Cutting the Unnecessary Long Tail: Cost-Effective Big Data Clustering in the Cloud

Clustering big data often requires tremendous computational resources where cloud computing is undoubtedly one of the promising solutions. However, the computation cost in the cloud can be unexpectedly high if it cannot be managed properly. The long tail phenomenon has been observed widely in the big data clustering area, which indicates that the majority of time is often consumed in the middle to late stages in the clustering process. In this research, we try to cut the unnecessary long tail in the clustering process to achieve a sufficiently satisfactory accuracy at the lowest possible computation cost. A novel approach is proposed to achieve cost-effective big data clustering in the cloud. By training the regression model with the sampling data, we can make widely used k-means and EM (Expectation-Maximization) algorithms stop automatically at an early point when the desired accuracy is obtained.

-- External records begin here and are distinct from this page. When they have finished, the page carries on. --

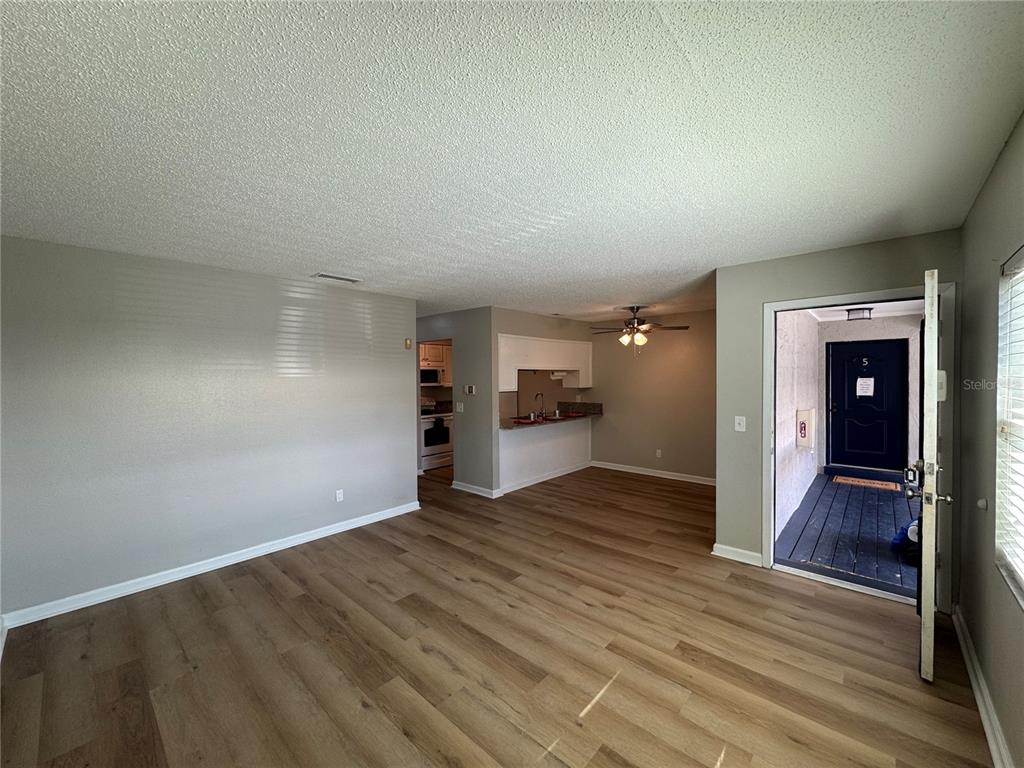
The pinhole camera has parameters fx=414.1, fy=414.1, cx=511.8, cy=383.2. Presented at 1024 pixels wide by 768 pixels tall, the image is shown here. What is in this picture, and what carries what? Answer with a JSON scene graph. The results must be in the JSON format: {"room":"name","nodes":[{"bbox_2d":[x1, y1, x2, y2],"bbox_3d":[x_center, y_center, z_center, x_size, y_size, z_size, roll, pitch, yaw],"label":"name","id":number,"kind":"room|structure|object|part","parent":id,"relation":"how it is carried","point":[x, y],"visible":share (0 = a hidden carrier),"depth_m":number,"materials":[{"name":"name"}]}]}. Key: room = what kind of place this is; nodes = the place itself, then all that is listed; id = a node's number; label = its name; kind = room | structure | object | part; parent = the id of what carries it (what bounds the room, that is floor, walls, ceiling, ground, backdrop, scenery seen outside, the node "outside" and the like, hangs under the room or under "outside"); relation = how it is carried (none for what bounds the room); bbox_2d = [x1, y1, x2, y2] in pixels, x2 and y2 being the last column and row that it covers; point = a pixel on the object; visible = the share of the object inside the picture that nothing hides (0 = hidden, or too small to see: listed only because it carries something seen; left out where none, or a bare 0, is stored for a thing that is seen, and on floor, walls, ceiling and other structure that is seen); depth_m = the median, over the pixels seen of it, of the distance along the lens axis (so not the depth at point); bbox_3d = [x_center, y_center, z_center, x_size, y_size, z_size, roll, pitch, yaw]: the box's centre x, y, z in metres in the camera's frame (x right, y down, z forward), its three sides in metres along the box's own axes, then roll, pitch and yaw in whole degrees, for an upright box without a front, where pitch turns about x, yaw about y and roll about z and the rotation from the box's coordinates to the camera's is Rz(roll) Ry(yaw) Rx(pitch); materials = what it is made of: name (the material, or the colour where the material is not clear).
{"room":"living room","nodes":[
{"label":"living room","id":0,"kind":"room"},
{"bbox_2d":[0,236,417,622],"bbox_3d":[-2.261,0.284,3.613,0.126,2.440,3.437,1,1,42],"label":"left wall","id":1,"kind":"structure","parent":0,"point":[401,366],"depth_m":3.17,"materials":[{"name":"grey paint"}]},
{"bbox_2d":[0,499,422,629],"bbox_3d":[-2.186,1.448,3.604,0.018,0.093,3.204,1,1,42],"label":"baseboard","id":2,"kind":"structure","parent":1,"relation":"attached to","point":[310,536],"depth_m":3.19,"materials":[{"name":"white paint"}]},
{"bbox_2d":[335,489,343,502],"bbox_3d":[-1.728,1.126,4.143,0.009,0.116,0.070,1,1,42],"label":"wall socket","id":3,"kind":"object","parent":1,"relation":"attached to","point":[338,498],"visible":0.99,"depth_m":4.14,"materials":[{"name":"white plastic"}]},
{"bbox_2d":[404,337,411,349],"bbox_3d":[-1.205,-0.457,4.766,0.049,0.125,0.059,1,1,42],"label":"door chime","id":4,"kind":"object","parent":1,"relation":"attached to","point":[408,343],"visible":0.99,"depth_m":4.75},
{"bbox_2d":[417,307,494,496],"bbox_3d":[-1.159,0.229,6.103,2.446,2.423,0.122,1,1,42],"label":"hallway wall","id":5,"kind":"structure","parent":0,"point":[471,313],"depth_m":5.48,"materials":[{"name":"grey paint"}]},
{"bbox_2d":[419,340,451,381],"bbox_3d":[-1.470,-0.380,7.327,0.412,0.728,0.812,1,1,42],"label":"kitchen cabinet","id":6,"kind":"object","parent":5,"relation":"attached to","point":[439,360],"visible":0.33,"depth_m":7.26,"materials":[{"name":"wood"}]},
{"bbox_2d":[419,367,443,385],"bbox_3d":[-1.565,-0.126,7.163,0.429,0.315,0.701,1,1,42],"label":"microwave","id":7,"kind":"object","parent":6,"relation":"attached to","point":[431,375],"visible":0.62,"depth_m":7.08,"materials":[{"name":"silver metal"}]},
{"bbox_2d":[455,402,463,412],"bbox_3d":[-0.703,0.319,5.512,0.118,0.126,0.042,1,1,42],"label":"light switch","id":8,"kind":"object","parent":5,"relation":"attached to","point":[461,405],"visible":0.98,"depth_m":5.51,"materials":[{"name":"white plastic"}]},
{"bbox_2d":[464,385,475,393],"bbox_3d":[-0.557,0.079,5.457,0.158,0.103,0.030,1,1,42],"label":"thermostat","id":9,"kind":"object","parent":5,"relation":"attached to","point":[469,388],"visible":0.98,"depth_m":5.44,"materials":[{"name":"white plastic"}]},
{"bbox_2d":[451,480,498,498],"bbox_3d":[-0.536,1.396,5.503,0.862,0.094,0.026,1,1,42],"label":"baseboard","id":10,"kind":"structure","parent":5,"relation":"attached to","point":[473,491],"depth_m":5.46,"materials":[{"name":"white paint"}]},
{"bbox_2d":[0,461,991,767],"bbox_3d":[-0.301,1.514,4.233,7.418,0.101,7.484,1,1,42],"label":"floor","id":11,"kind":"structure","parent":0,"point":[293,601],"depth_m":2.27,"materials":[{"name":"brown wood"}]},
{"bbox_2d":[420,401,452,470],"bbox_3d":[-1.415,0.853,7.077,0.679,1.132,0.762,1,1,42],"label":"stove","id":12,"kind":"object","parent":11,"relation":"on","point":[439,420],"visible":0.55,"depth_m":6.87,"materials":[{"name":"white metal"}]},
{"bbox_2d":[0,0,1023,320],"bbox_3d":[-0.271,-1.005,3.649,6.214,0.109,6.771,1,1,42],"label":"ceiling","id":13,"kind":"structure","parent":0,"point":[698,97],"depth_m":1.52,"materials":[{"name":"white paint"}]},
{"bbox_2d":[312,272,360,283],"bbox_3d":[-1.575,-0.944,3.722,0.163,0.017,0.378,1,1,42],"label":"ceiling vent","id":14,"kind":"object","parent":13,"relation":"attached to","point":[338,278],"visible":0.99,"depth_m":3.69,"materials":[{"name":"white metal"}]},
{"bbox_2d":[588,305,687,355],"bbox_3d":[1.625,-0.680,5.473,1.219,0.662,1.216,1,1,42],"label":"ceiling fan","id":15,"kind":"object","parent":13,"relation":"hanging from","point":[637,308],"visible":0.99,"depth_m":5.38,"materials":[{"name":"brown metal"}]},
{"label":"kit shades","id":16,"kind":"part","parent":15,"relation":"part of","materials":[{"name":"glass"}]},
{"bbox_2d":[491,308,592,495],"bbox_3d":[0.466,0.220,6.225,0.127,2.424,2.240,1,1,42],"label":"kitchen partition wall","id":17,"kind":"structure","parent":0,"point":[573,330],"depth_m":5.87,"materials":[{"name":"paint"}]},
{"bbox_2d":[497,461,591,495],"bbox_3d":[0.514,1.376,6.106,0.022,0.093,1.865,1,1,42],"label":"baseboard","id":18,"kind":"structure","parent":17,"relation":"attached to","point":[560,474],"depth_m":6.00,"materials":[{"name":"white paint"}]},
{"bbox_2d":[498,333,591,391],"bbox_3d":[0.427,-0.277,6.288,0.560,0.774,1.992,1,1,42],"label":"upper cabinet","id":19,"kind":"object","parent":17,"relation":"attached to","point":[567,368],"visible":0.78,"depth_m":6.05,"materials":[{"name":"white paint"}]},
{"bbox_2d":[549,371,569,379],"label":"paper towel holder","id":20,"kind":"object","parent":19,"relation":"attached to","point":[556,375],"visible":0.81,"depth_m":6.30,"materials":[{"name":"white"}]},
{"bbox_2d":[498,400,601,429],"bbox_3d":[0.547,0.465,6.286,0.946,0.192,2.043,1,1,42],"label":"countertop","id":21,"kind":"structure","parent":17,"relation":"attached to","point":[594,405],"depth_m":6.40,"materials":[{"name":"brown"}]},
{"bbox_2d":[534,392,544,417],"bbox_3d":[0.418,0.327,6.320,0.203,0.363,0.111,1,1,42],"label":"faucet","id":22,"kind":"object","parent":21,"relation":"on","point":[537,394],"visible":0.99,"depth_m":6.30,"materials":[{"name":"silver metal"}]},
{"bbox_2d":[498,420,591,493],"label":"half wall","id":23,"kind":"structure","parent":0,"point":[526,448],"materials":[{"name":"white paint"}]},
{"bbox_2d":[589,311,715,482],"bbox_3d":[2.307,0.189,6.230,3.074,2.438,0.121,1,1,42],"label":"back wall","id":24,"kind":"structure","parent":0,"point":[692,356],"depth_m":6.22,"materials":[{"name":"beige paint"}]},
{"bbox_2d":[590,460,716,485],"bbox_3d":[2.317,1.362,6.137,2.738,0.095,0.018,1,1,42],"label":"baseboard","id":25,"kind":"structure","parent":24,"relation":"attached to","point":[654,474],"depth_m":6.25,"materials":[{"name":"white paint"}]},
{"bbox_2d":[655,449,662,457],"bbox_3d":[2.185,1.043,6.182,0.070,0.120,0.016,1,1,42],"label":"wall socket","id":26,"kind":"object","parent":24,"relation":"attached to","point":[658,450],"visible":0.98,"depth_m":6.17,"materials":[{"name":"white plastic"}]},
{"bbox_2d":[774,310,820,544],"bbox_3d":[3.428,0.215,5.042,0.135,2.582,4.334,1,1,42],"label":"porch wall","id":27,"kind":"structure","parent":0,"point":[808,482],"depth_m":4.71,"materials":[{"name":"white paint"}]},
{"bbox_2d":[795,408,814,447],"bbox_3d":[3.540,0.546,5.022,0.162,0.464,0.244,1,1,42],"label":"wall box","id":28,"kind":"object","parent":27,"relation":"attached to","point":[804,414],"visible":0.97,"depth_m":4.95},
{"bbox_2d":[714,228,962,603],"bbox_3d":[2.318,0.258,3.095,1.452,2.431,0.126,1,1,42],"label":"door wall","id":29,"kind":"structure","parent":0,"point":[880,278],"depth_m":3.31,"materials":[{"name":"grey paint"}]},
{"bbox_2d":[712,543,762,566],"bbox_3d":[1.876,1.420,3.439,0.361,0.096,0.019,1,1,42],"label":"baseboard","id":30,"kind":"structure","parent":29,"relation":"attached to","point":[721,547],"depth_m":3.43,"materials":[{"name":"white paint"}]},
{"bbox_2d":[734,416,746,431],"bbox_3d":[1.879,0.335,3.407,0.077,0.124,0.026,1,1,42],"label":"light switch","id":31,"kind":"object","parent":29,"relation":"attached to","point":[736,420],"visible":0.97,"depth_m":3.41,"materials":[{"name":"white plastic"}]},
{"bbox_2d":[763,281,954,608],"bbox_3d":[2.448,0.427,3.008,1.059,2.101,0.178,1,1,42],"label":"door frame","id":32,"kind":"structure","parent":29,"relation":"in","point":[766,381],"depth_m":2.90,"materials":[{"name":"white paint"}]},
{"bbox_2d":[914,268,952,680],"bbox_3d":[2.357,0.456,2.371,0.170,2.019,0.949,1,1,42],"label":"front door","id":33,"kind":"structure","parent":32,"relation":"attached to","point":[936,308],"depth_m":2.01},
{"bbox_2d":[774,470,918,596],"bbox_3d":[4.179,1.514,4.567,1.989,0.119,4.217,1,1,42],"label":"porch floor","id":34,"kind":"structure","parent":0,"point":[830,513],"depth_m":4.09,"materials":[{"name":"wood"}]},
{"bbox_2d":[831,474,901,492],"bbox_3d":[4.943,1.392,5.820,0.728,0.014,0.502,1,1,42],"label":"doormat","id":35,"kind":"object","parent":34,"relation":"on","point":[849,478],"visible":0.98,"depth_m":5.77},
{"bbox_2d":[890,521,919,565],"bbox_3d":[3.422,1.290,3.462,0.375,0.353,0.447,1,1,42],"label":"blue bag","id":36,"kind":"object","parent":34,"relation":"on","point":[904,538],"visible":0.32,"depth_m":3.44,"materials":[{"name":"blue"}]},
{"bbox_2d":[807,299,923,320],"bbox_3d":[4.252,-1.037,4.801,1.590,0.109,3.941,1,1,42],"label":"porch ceiling","id":37,"kind":"structure","parent":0,"point":[840,317],"depth_m":5.64,"materials":[{"name":"white paint"}]},
{"bbox_2d":[846,307,872,321],"bbox_3d":[4.719,-0.935,5.632,0.274,0.156,0.276,1,1,42],"label":"ceiling light","id":38,"kind":"object","parent":37,"relation":"attached to","point":[863,308],"visible":0.99,"depth_m":5.55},
{"bbox_2d":[819,313,922,476],"bbox_3d":[5.512,0.185,6.420,1.306,2.431,0.145,1,1,42],"label":"entry wall","id":39,"kind":"structure","parent":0,"point":[840,332],"depth_m":6.23,"materials":[{"name":"paint"}]},
{"bbox_2d":[826,336,908,470],"bbox_3d":[5.492,0.328,6.427,0.998,1.986,0.117,1,1,42],"label":"front door","id":40,"kind":"structure","parent":39,"relation":"in","point":[895,368],"depth_m":6.42,"materials":[{"name":"blue paint"}]},
{"bbox_2d":[856,377,873,396],"bbox_3d":[5.345,0.052,6.275,0.213,0.282,0.022,1,1,42],"label":"paper notice","id":41,"kind":"object","parent":40,"relation":"attached to","point":[859,381],"visible":0.97,"depth_m":6.27,"materials":[{"name":"white paper"}]},
{"bbox_2d":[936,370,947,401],"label":"white wall box","id":42,"kind":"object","parent":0,"point":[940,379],"visible":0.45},
{"bbox_2d":[955,113,1023,767],"bbox_3d":[1.454,0.287,0.968,0.138,2.451,4.389,1,1,42],"label":"right wall","id":43,"kind":"structure","parent":0,"point":[963,601],"depth_m":1.91,"materials":[{"name":"grey paint"}]},
{"bbox_2d":[952,605,1012,767],"bbox_3d":[1.409,1.461,1.051,0.019,0.096,4.419,1,1,42],"label":"baseboard","id":44,"kind":"structure","parent":43,"relation":"attached to","point":[974,680],"depth_m":1.88,"materials":[{"name":"white paint"}]},
{"bbox_2d":[976,497,988,510],"bbox_3d":[2.256,0.581,1.990,0.034,0.051,0.046,1,1,42],"label":"door stop","id":45,"kind":"object","parent":43,"relation":"attached to","point":[982,502],"visible":0.97,"depth_m":1.98,"materials":[{"name":"white"}]},
{"bbox_2d":[994,244,1023,603],"bbox_3d":[1.673,0.139,1.238,0.111,1.323,1.361,1,1,42],"label":"window","id":46,"kind":"structure","parent":43,"relation":"in","point":[1020,575],"depth_m":1.69,"materials":[{"name":"white plastic"}]},
{"bbox_2d":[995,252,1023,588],"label":"window blind","id":47,"kind":"object","parent":46,"relation":"attached to","point":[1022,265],"visible":0.95,"depth_m":1.63,"materials":[{"name":"white plastic"}]}
]}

Experiments are conducted on four popular data sets and the results demonstrate that both k-means and EM algorithms can achieve high cost-effectiveness in the cloud with our proposed approach. For example, in the case studies with the much more efficient k-means algorithm, we find that achieving a 99% accuracy needs only 47.71%-71.14% of the computation cost required for achieving a 100% accuracy while the less efficient EM algorithm needs 16.69%-32.04% of the computation cost. To put that into perspective, in the United States land use classification example, our approach can save up to $94,687.49 for the government in each use.